Now, this is not a new concept by any means. Our happiness, clarity, and perfect nature are supposed to be inside each one of us — we just have all this other crap (emotions, thoughts, and habits) covering it up so we can’t see it. And instead, we identify things outside ourselves that we think will bring us happiness (jobs, love, a box full of kittens <—— pretty sure that one’s real tho).
So often, the practice of finding fulfillment, is not about reaching for something, but rather about sloughing off the things that are covering it up and weighing us down. Like dropping a weighted velvet cloak from our shoulders, we emerge as bright and divine as the northern star.
But even though I have heard very similar ideas before, sometimes we just need the perfect words at the perfect time. An idea re-presented to us in a new way for it to sink in and help settle the mud.
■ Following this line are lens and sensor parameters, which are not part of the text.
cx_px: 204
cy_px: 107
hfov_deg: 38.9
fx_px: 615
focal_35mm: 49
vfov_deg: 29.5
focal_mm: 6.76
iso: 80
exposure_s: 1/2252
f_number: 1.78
As I closed my MacBook and snuggled up by the fire to read the rest of the Tao Te Ching, again and again my mind fixated on the parts about striving. And I realized… I never stop striving. Never. I am always thinking and planning. Always trying to create some future where I will be happier than in this moment… But I never get there. And that’s what Lao-tzu says over and over again — when you want, you will just keep wanting more. You won’t ever be satisfied.
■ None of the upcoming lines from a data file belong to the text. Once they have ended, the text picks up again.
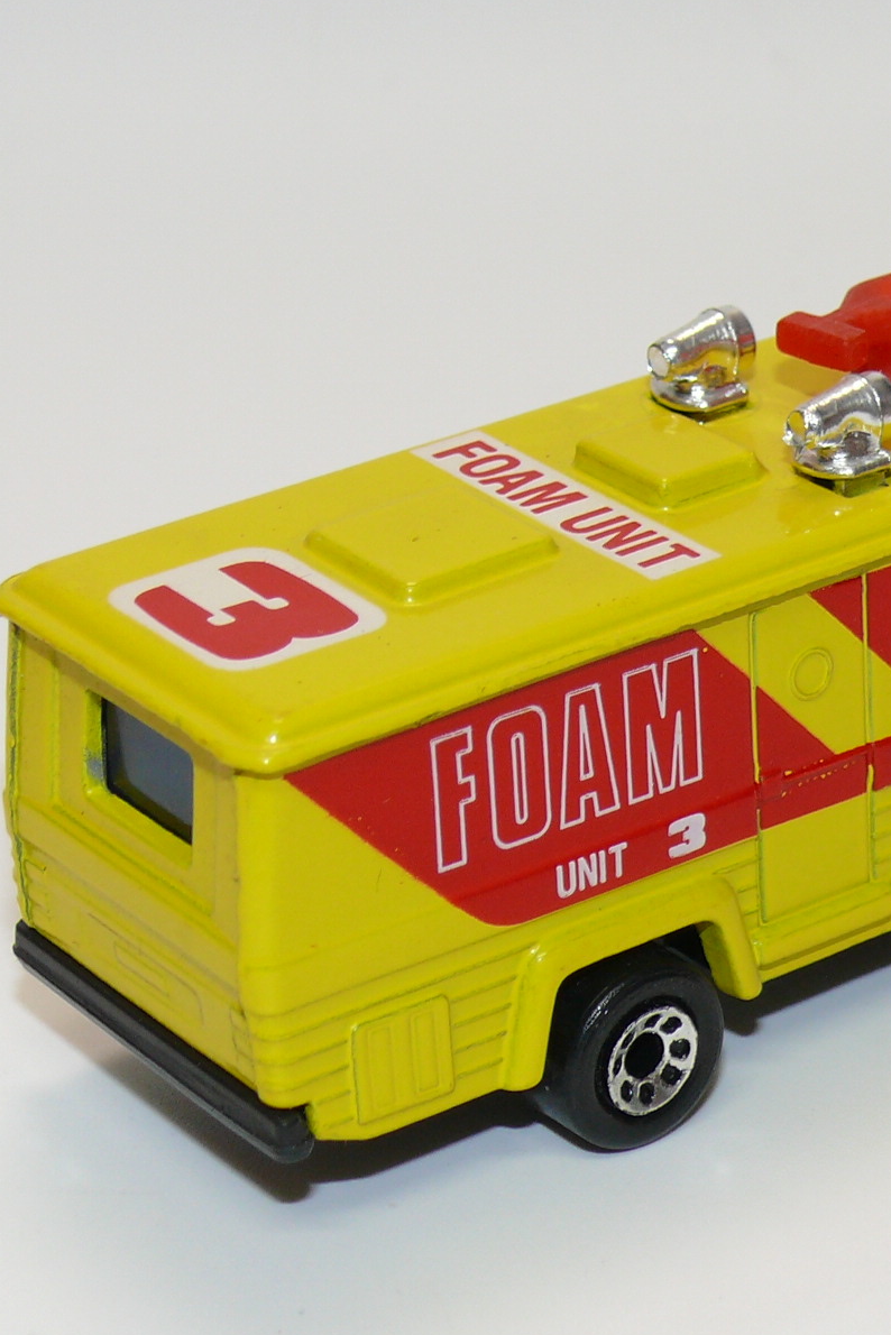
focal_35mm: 130
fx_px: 4823
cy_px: 668
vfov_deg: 15.8
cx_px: 655
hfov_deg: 10.5
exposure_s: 1/30
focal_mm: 12.7
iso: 100
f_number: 4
The only path to serenity”. (Page 9)
I gave myself permission to stop striving for a little while. To feel like I have everything I want in this moment. And in that moment, my brain turned off and it was like that same cloak was static curtains around me, and they had dropped with a thud to the floor.
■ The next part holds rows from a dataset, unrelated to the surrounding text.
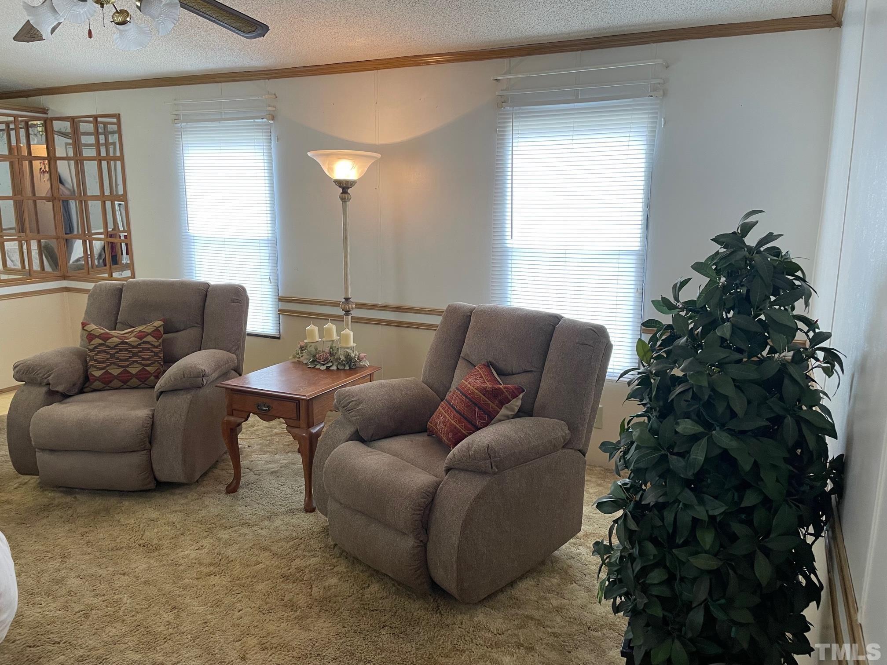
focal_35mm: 26
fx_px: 666
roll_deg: -0.2
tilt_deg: -10.4
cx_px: 444
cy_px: 332
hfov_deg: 67.3
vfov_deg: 53.1
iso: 100
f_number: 1.6
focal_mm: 4.2
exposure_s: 1/60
The room looked different and I could see so much more clearly. I was being fully present in a way I hadn’t been in a very long time.
I had thought I was being present before this… But my energies and desires were always still reaching for the future. And when you live only for the future, you can’t ever be happy in the present.
It hasn’t been easy to maintain this feeling of deep peace and clarity I found that night. Certainly not at first. I reread those words the next morning and they were like plaster frosting compared to the juicy peaches they’d been running down my chin the night before.
But I’ve kept at it… And the more I let myself be present, without wanting or expectation… Even for 15 seconds… The more calmer, clearer, and joyful I feel for hours after.
I’ve been especially cautious reapproaching work — to not get sucked back into those same feelings and expectations I have of myself — the normal feeling of work and life. I want to do it differently.
You might say, “Well I have too much to do to slow down. And why would I want to let go of all my ambition and goals”?! I know, it’s like a crazy duality and counter-intuitive thing. But I am telling you, after doing this for a week, I am getting more done with a way less frazzled mind, I’m feeling more inspired, and I’m manifesting things way better than when I was frantically trying to create in my world.
This is a practice I am going to continue and I hope you might try it! Give it a go now, and really focus on it on your next day off when you can get a really good feel for it.
Allow yourself to be fully present without desire, without seeking fulfillment, or achievement. Have everything you want in your heart in this moment and let it soften. Breathe in and out through your feet and root to the Earth. Hold your face to the sky and feel the rain or sun on those sweet cheeks of yours.
Do it so many times this weekend that you can get to that space faster and faster each time. And when you return to work on Monday, go slow. Breathe. Go to the space first thing, often, and especially any time you need to take action. And take action from this space. It won’t leave you listless, I promise. Like any master of their craft who doesn’t have to think about the motions of their paintbrush, body, or spice rack — it will make your actions inspired.